The Australian Institute for Social Research Presents
After the Reviews: Building Innovative Capability in Organisations with Roy Green
Summary
With the reviews of the national innovation system, cooperative research centres, autos, and the textile, clothing and footwear industries published, what next? Assuming that many of the recommendations will be adopted by the federal government, policy success will be judged by the translation of agreed national innovation objectives into action at the level of firms and organisations, addressing the challenges of both productivity growth and social inclusion in an increasingly knowledge-based economy. It is argued that this in turn will depend not just on the institutional framework of innovation but also on the development of 'innovative capability' by management and workforces both in organisations themselves and in the broader networks and value chains which provide new opportunities for achieving competitive advantage in global markets.

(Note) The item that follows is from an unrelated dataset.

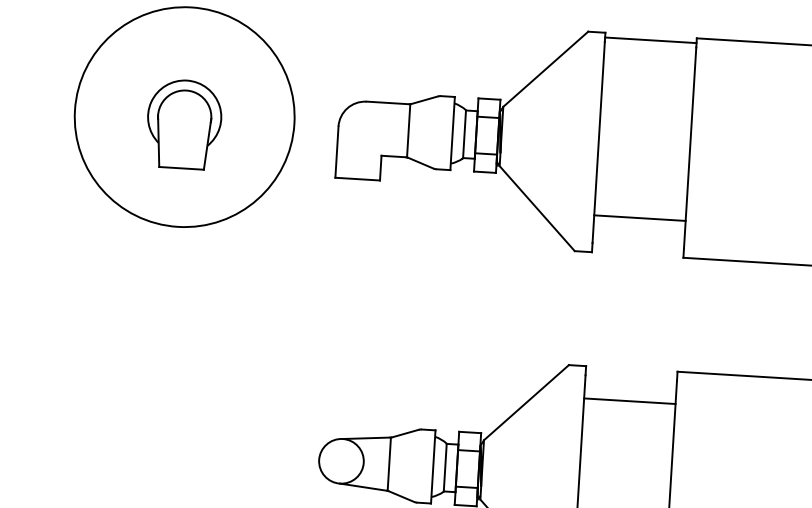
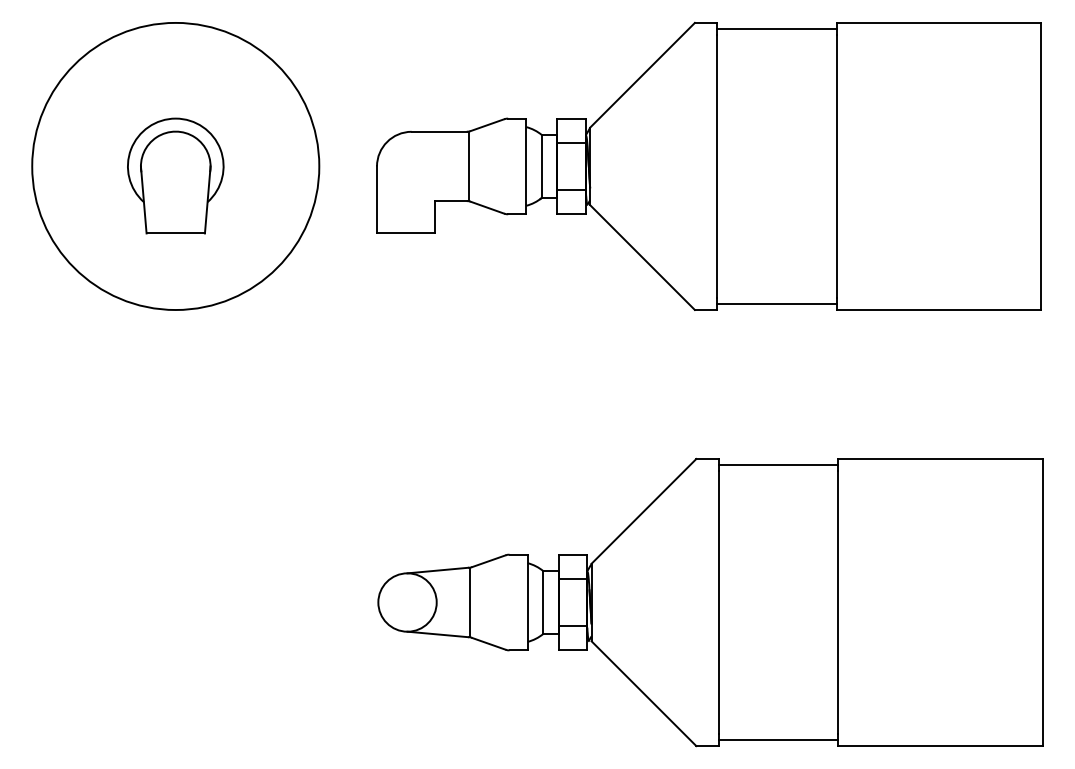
line: (640, 217) -> (777, 303), moved
line: (629, 401) -> (778, 465), moved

Speaker details: Roy Green is currently Dean and Professor of Management at the Macquarie Graduate School of Management. He took his undergraduate degrees at the University of Adelaide and a PhD in economics at the University of Cambridge, where he was a Research Fellow during the 1980s, and worked subsequently in universities and government in Australia, the UK and Ireland.

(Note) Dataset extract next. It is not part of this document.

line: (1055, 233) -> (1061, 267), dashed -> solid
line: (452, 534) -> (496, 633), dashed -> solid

Back in Australia since early 2006, Professor Green is an executive member of the Australian Business Deans Council and a board member of the Society for Knowledge Economics, NSW manufacturing Council, South Australian Training and Skills Commission and Public Sector Management Commission, and he was lead author of the Business Council of Australia's report, `New Pathways to Prosperity: An Innovation Framework for Australia'.
Most recently, he was appointed by the Federal Minister for Innovation, Industry, Science and Research to review the Textiles, Clothing and Footwear industries and to participate in the review of Australia's National Innovation System. He was also appointed by the Minister to chair the board of the Innovative Regions Centre, with five locations around Australia, as part of the Federal Government's Enterprise Connect initiative.